• Exercise goal:
Extract the lines from the start of the data through the line containing "d&#39;autres détails peuvent varier", including both ends. Reproduce them character for character.

(Collected data)
-*-*-

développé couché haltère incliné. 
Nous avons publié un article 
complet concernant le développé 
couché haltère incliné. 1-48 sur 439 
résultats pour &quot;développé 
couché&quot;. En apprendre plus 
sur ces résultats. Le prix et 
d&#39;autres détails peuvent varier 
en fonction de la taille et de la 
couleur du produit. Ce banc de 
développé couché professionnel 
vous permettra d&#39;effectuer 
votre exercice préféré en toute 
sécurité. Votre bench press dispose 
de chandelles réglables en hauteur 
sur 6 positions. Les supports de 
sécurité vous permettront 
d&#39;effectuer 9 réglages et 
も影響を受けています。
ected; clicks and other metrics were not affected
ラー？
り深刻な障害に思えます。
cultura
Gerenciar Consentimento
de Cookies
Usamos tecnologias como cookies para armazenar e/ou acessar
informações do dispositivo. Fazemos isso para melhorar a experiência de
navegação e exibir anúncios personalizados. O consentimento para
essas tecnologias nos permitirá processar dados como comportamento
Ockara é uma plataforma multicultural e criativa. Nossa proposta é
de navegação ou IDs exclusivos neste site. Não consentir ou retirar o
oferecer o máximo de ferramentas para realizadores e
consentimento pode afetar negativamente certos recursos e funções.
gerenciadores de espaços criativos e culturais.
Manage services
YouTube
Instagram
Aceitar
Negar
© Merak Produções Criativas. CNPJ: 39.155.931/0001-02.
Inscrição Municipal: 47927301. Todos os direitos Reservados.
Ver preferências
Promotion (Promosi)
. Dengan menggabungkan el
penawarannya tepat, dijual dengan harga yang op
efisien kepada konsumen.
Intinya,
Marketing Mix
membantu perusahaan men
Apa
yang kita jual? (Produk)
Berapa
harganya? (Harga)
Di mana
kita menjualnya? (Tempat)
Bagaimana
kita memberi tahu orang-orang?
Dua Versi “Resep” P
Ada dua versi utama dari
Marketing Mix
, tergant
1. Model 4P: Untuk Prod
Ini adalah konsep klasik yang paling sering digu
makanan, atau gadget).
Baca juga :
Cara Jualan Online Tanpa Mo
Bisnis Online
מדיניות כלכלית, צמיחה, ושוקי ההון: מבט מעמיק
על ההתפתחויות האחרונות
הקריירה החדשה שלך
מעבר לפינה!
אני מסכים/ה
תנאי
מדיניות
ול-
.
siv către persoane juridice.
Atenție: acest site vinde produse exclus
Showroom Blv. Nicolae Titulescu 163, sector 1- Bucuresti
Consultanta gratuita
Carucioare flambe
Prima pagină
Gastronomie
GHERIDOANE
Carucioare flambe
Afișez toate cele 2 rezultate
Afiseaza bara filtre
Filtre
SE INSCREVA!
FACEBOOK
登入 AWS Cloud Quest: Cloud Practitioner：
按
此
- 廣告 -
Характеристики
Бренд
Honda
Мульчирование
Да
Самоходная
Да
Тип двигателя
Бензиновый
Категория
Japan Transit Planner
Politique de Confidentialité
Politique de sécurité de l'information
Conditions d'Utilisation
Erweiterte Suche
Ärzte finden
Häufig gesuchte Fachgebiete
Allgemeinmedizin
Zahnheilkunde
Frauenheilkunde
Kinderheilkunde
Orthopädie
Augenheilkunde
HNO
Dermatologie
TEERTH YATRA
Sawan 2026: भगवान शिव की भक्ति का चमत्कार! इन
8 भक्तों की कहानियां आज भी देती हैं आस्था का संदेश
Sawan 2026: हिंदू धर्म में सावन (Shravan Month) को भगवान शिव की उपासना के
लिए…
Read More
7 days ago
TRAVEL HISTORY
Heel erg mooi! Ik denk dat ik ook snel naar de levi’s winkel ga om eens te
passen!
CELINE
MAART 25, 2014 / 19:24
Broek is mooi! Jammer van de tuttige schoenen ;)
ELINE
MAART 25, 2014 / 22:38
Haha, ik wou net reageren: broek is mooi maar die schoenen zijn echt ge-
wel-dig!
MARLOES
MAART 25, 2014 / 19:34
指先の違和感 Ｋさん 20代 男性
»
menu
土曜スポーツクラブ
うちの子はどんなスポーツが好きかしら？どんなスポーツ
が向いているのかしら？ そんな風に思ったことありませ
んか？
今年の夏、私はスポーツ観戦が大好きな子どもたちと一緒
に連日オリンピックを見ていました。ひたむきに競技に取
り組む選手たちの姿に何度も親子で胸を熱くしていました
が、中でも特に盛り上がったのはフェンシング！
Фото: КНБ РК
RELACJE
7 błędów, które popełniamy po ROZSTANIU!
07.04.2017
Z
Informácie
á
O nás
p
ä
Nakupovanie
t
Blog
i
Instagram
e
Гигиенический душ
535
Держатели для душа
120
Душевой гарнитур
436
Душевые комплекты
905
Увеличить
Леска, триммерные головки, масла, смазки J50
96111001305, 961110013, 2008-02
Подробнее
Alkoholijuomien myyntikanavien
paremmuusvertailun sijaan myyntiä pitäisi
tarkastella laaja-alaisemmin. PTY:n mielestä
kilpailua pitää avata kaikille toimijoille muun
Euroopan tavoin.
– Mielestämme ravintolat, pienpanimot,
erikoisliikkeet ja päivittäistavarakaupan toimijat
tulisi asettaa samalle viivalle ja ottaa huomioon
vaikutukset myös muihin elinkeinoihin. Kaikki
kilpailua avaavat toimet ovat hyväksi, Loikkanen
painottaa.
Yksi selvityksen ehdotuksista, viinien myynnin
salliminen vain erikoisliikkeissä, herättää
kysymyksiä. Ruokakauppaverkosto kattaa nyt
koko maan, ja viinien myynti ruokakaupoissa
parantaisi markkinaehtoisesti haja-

-*-*-

• Result of the task:
développé couché haltère incliné. 
Nous avons publié un article 
complet concernant le développé 
couché haltère incliné. 1-48 sur 439 
résultats pour &quot;développé 
couché&quot;. En apprendre plus 
sur ces résultats. Le prix et 
d&#39;autres détails peuvent varier 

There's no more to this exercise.